I can confirm, having found the lookout from where this sketch was made that this cloud rises from the site of the Sydney CBD.
Kurrajong remains much like it was in Hardy Wilson’s time. The old city he apparently desired destroyed brims with brims with East Asian culture paired with the existing European elements, but how different the vision is.
Kurrajong was just a vision, and a rather shallow one at that. The fusion was cosmetic with eclectic visual elements crudely tacked onto each other and not a society with any depth even imagined. How can a culture, something so vibrant and complex, be planned anyway?
The Eurasian culture in the old city, and indeed the vast majority of Australia, is an altogether different beast. It is organic and has mutated and grown at a constant pace whether the support of it from the highest levels was triumphalist under Keating or hesitant and then resigned under Howard.
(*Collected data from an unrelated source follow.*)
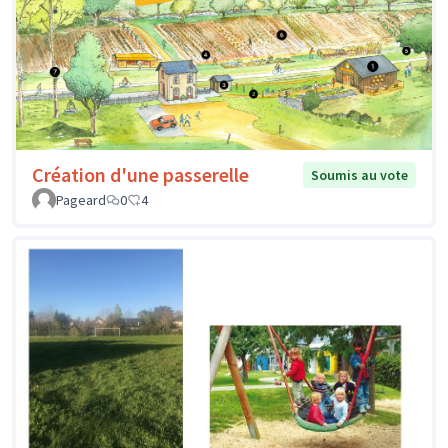
Création d'une passerelle
Soumis au vote
Pageard
0
4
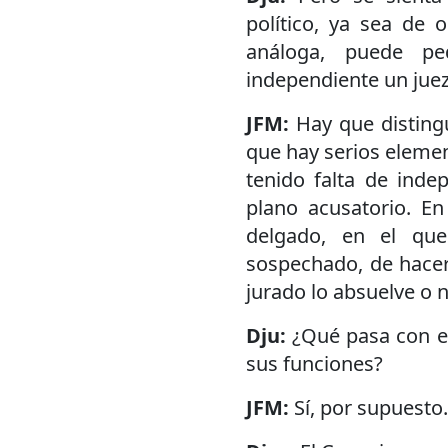
político, ya sea de o
análoga, puede pe
independiente un juez
JFM:
Hay que disting
que hay serios eleme
tenido falta de inde
plano acusatorio. E
delgado, en el que
sospechado, de hacer 
jurado lo absuelve o n
Dju:
¿Qué pasa con el
sus funciones?
JFM:
Sí, por supuesto.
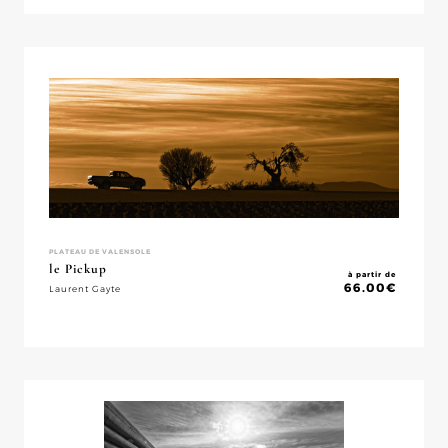
PLATEAU DE VALENSOLE
le Pickup
à partir de
66.00
€
Laurent Gayte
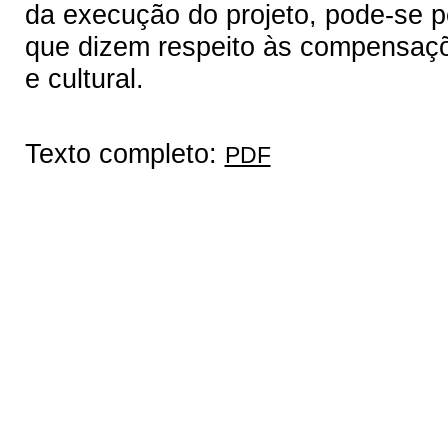
da execução do projeto, pode-se p
que dizem respeito às compensaçõe
e cultural.
Texto completo:
PDF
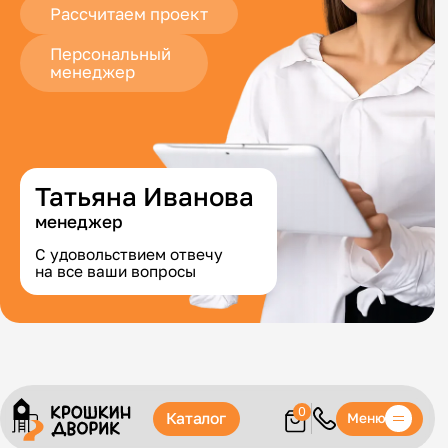
Рассчитаем проект
Персональный
менеджер
Татьяна Иванова
менеджер
С удовольствием отвечу
на все ваши вопросы
0
Каталог
Меню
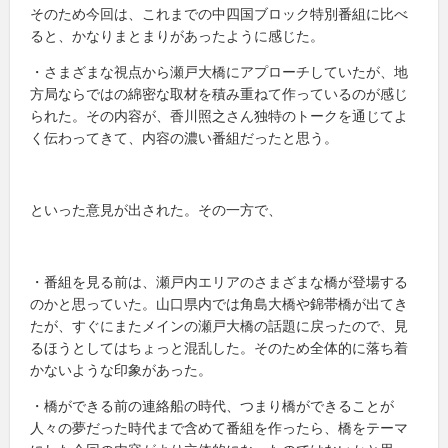
そのため今回は、これまでの中四国ブロック特別番組に比べ
ると、かなりまとまりがあったように感じた。
・さまざまな視点から瀬戸大橋にアプローチしていたが、地
方局ならではの綿密な取材を積み重ねて作っているのが感じ
られた。その内容が、香川照之さん独特のトークを通じてよ
く伝わってきて、内容の濃い番組だったと思う。
といった意見が出された。その一方で、
・番組を見る前は、瀬戸内エリアのさまざまな橋が登場する
のかと思っていた。山口県内では角島大橋や錦帯橋が出てき
たが、すぐにまたメインの瀬戸大橋の話題に戻ったので、見
るほうとしてはちょっと混乱した。そのため全体的に落ち着
かないような印象があった。
・橋ができる前の連絡船の時代、つまり橋ができることが
人々の夢だった時代まで含めて番組を作ったら、橋をテーマ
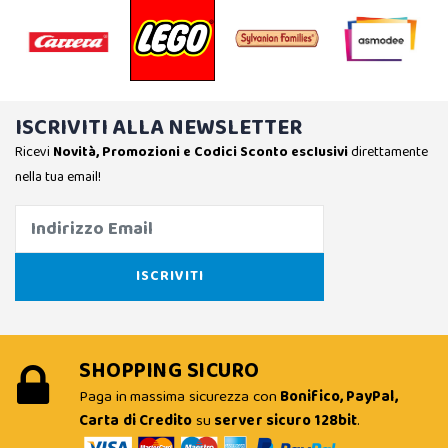
ISCRIVITI ALLA NEWSLETTER
Ricevi
Novità, Promozioni e Codici Sconto esclusivi
direttamente
nella tua email!
SHOPPING SICURO
Paga in massima sicurezza con
Bonifico, PayPal,
Carta di Credito
su
server sicuro 128bit
.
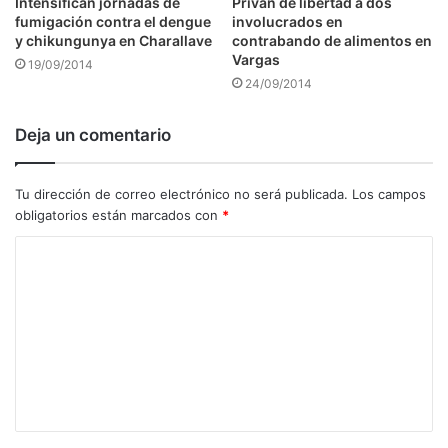
Intensifican jornadas de
Privan de libertad a dos
fumigación contra el dengue
involucrados en
y chikungunya en Charallave
contrabando de alimentos en
Vargas
19/09/2014
24/09/2014
Deja un comentario
Tu dirección de correo electrónico no será publicada.
Los campos
obligatorios están marcados con
*
C
o
m
e
n
t
a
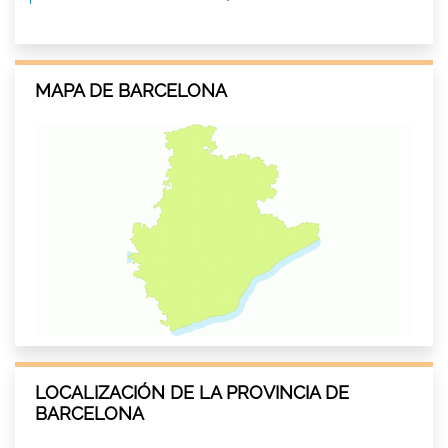
MAPA DE BARCELONA
LOCALIZACIÓN DE LA PROVINCIA DE
BARCELONA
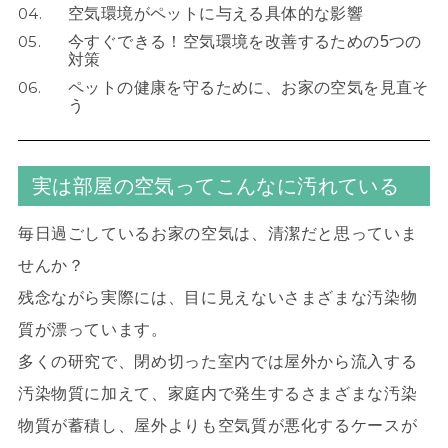
04.
空気環境がペットに与える具体的な影響
05.
今すぐできる！空気環境を改善するための5つの
対策
06.
ペットの健康を守るために、お家の空気を見直そ
う
実は部屋の空気ってこんなに汚れている
毎日過ごしているお家の空気は、清潔だと思っていま
せんか？
残念ながら実際には、目に見えないさまざまな汚染物
質が漂っています。
多くの研究で、閉め切った室内では屋外から流入する
汚染物質に加えて、家庭内で発生するさまざまな汚染
物質が蓄積し、屋外よりも空気質が悪化するケースが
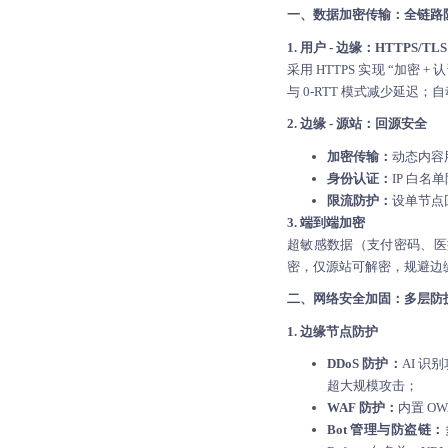
一、数据加密传输：全链路
1. 用户 - 边缘：HTTPS/TL
采用 HTTPS 实现 “加密 
与 0-RTT 模式减少延迟
2. 边缘 - 源站：回源安全
加密传输：
动态内容用 
身份认证：
IP 白名
限流防护：
设单节点
3. 端到端加密
超敏感数据（支付密码、医疗
密，仅源站可解密，规避边
二、网络安全加固：多层防
1. 边缘节点防护
DDoS 防护：
AI 
超大规模攻击；
WAF 防护：
内置 O
Bot 管理与防盗链：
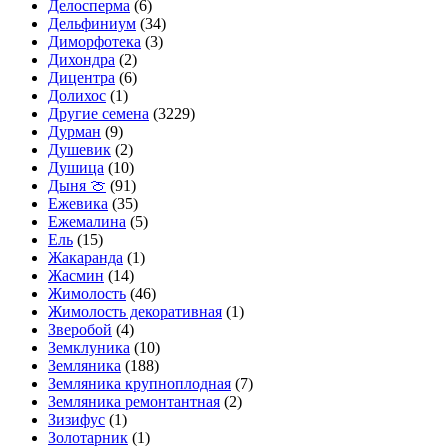
Делосперма
(6)
Дельфиниум
(34)
Диморфотека
(3)
Дихондра
(2)
Дицентра
(6)
Долихос
(1)
Другие семена
(3229)
Дурман
(9)
Душевик
(2)
Душица
(10)
Дыня 🍈
(91)
Ежевика
(35)
Ежемалина
(5)
Ель
(15)
Жакаранда
(1)
Жасмин
(14)
Жимолость
(46)
Жимолость декоративная
(1)
Зверобой
(4)
Земклуника
(10)
Земляника
(188)
Земляника крупноплодная
(7)
Земляника ремонтантная
(2)
Зизифус
(1)
Золотарник
(1)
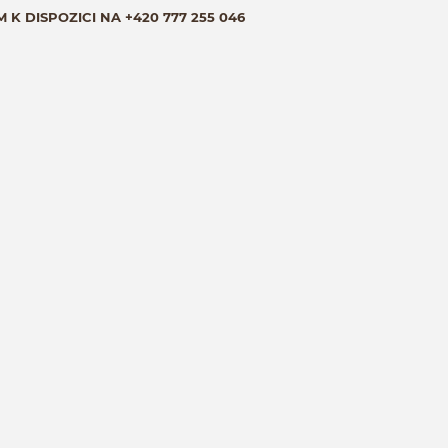
M K DISPOZICI NA
+420 777 255 046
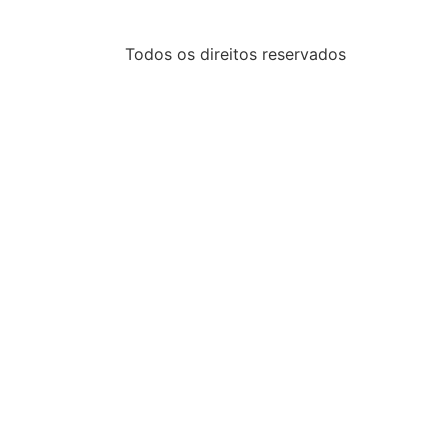
Todos os direitos reservados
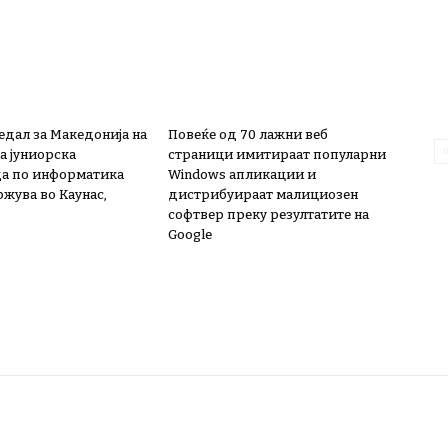
едал за Македонија на
Повеќе од 70 лажни веб
а јуниорска
страници имитираат популарни
а по информатика
Windows апликации и
ржува во Каунас,
дистрибуираат малициозен
софтвер преку резултатите на
Google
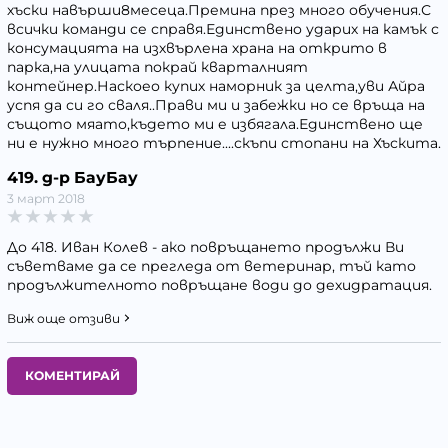
хъски навърши8месеца.Премина през много обучения.С
всички команди се справя.Единствено ударих на камък с
консумацията на изхвърлена храна на открито в
парка,на улицата покрай кварталният
контейнер.Наскоео купих наморник за целта,уви Айра
успя да си го сваля..Прави ми и забежки но се връща на
същото мяато,където ми е избягала.Единствено ще
ни е нужно много търпение....скъпи стопани на Хъскита.
419. д-р БауБау
3 март 2018
До 418. Иван Колев - ако повръщането продължи Ви
съветваме да се прегледа от ветеринар, тъй като
продължителното повръщане води до дехидратация.
Виж още отзиви
КОМЕНТИРАЙ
Apart from the occasional regrettable effort, it has not been as manifest in architecture. It has and will be in the basic assumptions and thought of Australians now and in the future in ways I feel incapable of speculating.
Nonetheless, this relatively unknown world view of Hardy Wilson is fascinating. As a totally heterodox view of world history, as an unrealised future and as a thought experiment about Australian culture.
Zeny Edwards, in an unfortunately limited book run, is one of the few people who have delved into this.